▸ Задание: Передайте суть фрагмента о конце Бреттон-Вудской системы в трех предложениях.

▸ Фрагмент страницы:
Конец Бреттон-Вудской системы снова ставил американскую экономику под удар, поскольку свободный курс валют и свободная цена на золото, помещали США в один ряд с другими странами, и соответственно релятивизировали ее лидерство, делая его зависимым от успеха действий в конкурентной среде. Кстати, Базельский комитет по банковскому надзору возник именно в тот период, когда рухнул Бреттон-Вуд. После конца Бреттон-Вуда, как пишет, А.Халдей: «Золото считалось резервом третьей категории для всех банков, от центральных до коммерческих, где резервы были, прежде всего, в долларах и облигациях США.» Он также полагает, что золото в качестве всеобщего эквивалента вытеснила нефть, чья категория была существенно выше. Фактор нефти, действительно, резко возрос, что сделало Ближний Восток, один из самых богатых нефтью регионов, территорией напряженной геополитической игры в контексте «холодной войны».

▸ Исходные данные:
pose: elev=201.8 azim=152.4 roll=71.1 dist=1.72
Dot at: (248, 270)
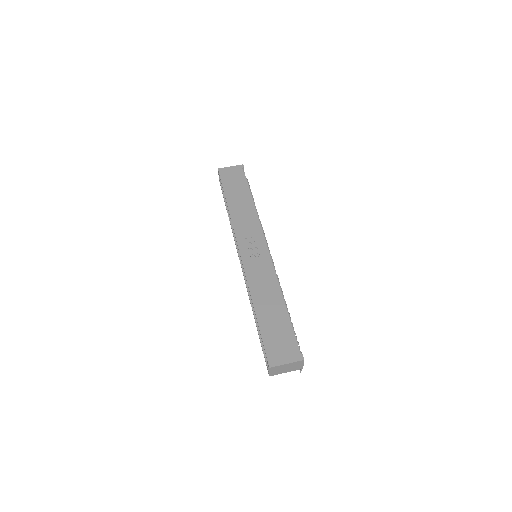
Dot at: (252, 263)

▸ Ответ: После конца Бреттон-Вудской системы свободный курс валют и свободная цена на золото поставили США в один ряд с другими странами и сделали их лидерство зависимым от успеха в конкурентной среде. В тот же период возник Базельский комитет по банковскому надзору, а золото, по словам А. Халдея, стало резервом третьей категории после долларов и облигаций США и уступило роль всеобщего эквивалента нефти. Фактор нефти резко возрос, и Ближний Восток, один из самых богатых нефтью регионов, стал территорией напряженной геополитической игры в контексте «холодной войны».